Being grateful. Mindful. Giving grace & having patience. I think these are some of the ingredients for a happy heart. I’m at peace & living a life that I enjoy. I feel both comfortable & anxious at the same time. The good kind of anxious though, the kind where you get excited to see what’s to come. The kind where your belly feels like there are bubbles in it. For this, I’m grateful.
Losing my phone somewhere in the loft doesn’t cause me stress. It allows me to chop, stir & style my dinners ever so delicately. My $4 bottle of wine from Trader Joe’s swirls down my throat & conversation flows freely. There is the occasional dance to get out of the others way. A dance to get to the timer of the oven or to grab one more water from the fridge. I’m mindful of all of these little movements.
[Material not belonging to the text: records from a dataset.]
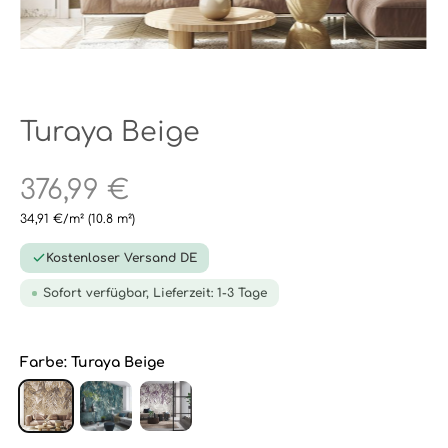
Turaya Beige
376,99 €
34,91 €/m²
(10.8 m²)
Kostenloser Versand DE
Sofort verfügbar, Lieferzeit: 1-3 Tage
Farbe:
Turaya Beige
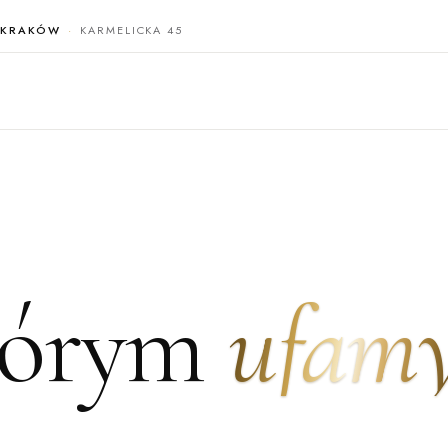
KRAKÓW
KARMELICKA 45
tórym
ufam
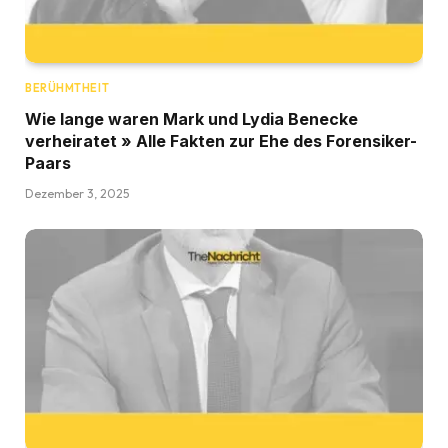
BERÜHMTHEIT
Wie lange waren Mark und Lydia Benecke
verheiratet » Alle Fakten zur Ehe des Forensiker-
Paars
Dezember 3, 2025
Dirty coffee cups line the bathroom sink. The sheets are pushed back after I finally turn the alarm off after 3 times & I don’t straighten them back. I throw my pjs in the floor & add even more to the pile as I’m trying to find what to wear. This is the day to day. Then the call at 530 that dinner isn’t a priority but going for margaritas & fajitas could be. Easy going, happy go lucky, he shows me grace and patience everyday and for this I am so thankful.
I’m grateful for this life. The coffee that is made on weekends mornings to let me sleep a bit longer. The inspiration I receive from my coworkers & the support I receive from M & my family truly amazes me. 2016 was a year that knocked me down & 2017 I was able to figure out who I really was & began liking who I saw in the mirror. Then 2018 showed up & proceeded to be an amazing year of discovery, journeys & following my heart. It was the year I was looking for or maybe I was finally the person I was looking for.
As I take this time to reflect on what I’m grateful for, I am just so very happy & so very proud. I’m proud of my strength. Following our heart whether it’s just in general or across state lines takes a lot of trust & believing in one’s decisions. And I’m happy because I took that leap & I’m feeling like Mary Tyler Moore.
Is it possible to wake up everyday with a happy & grateful heart? Probably not. I really try, but when Alexa starts blaring & the lights flash on & I realize I probably turned the heat down too low the night before, it’s difficult. But it only gets better after my first cup of coffee, seeing the views of the city from my window.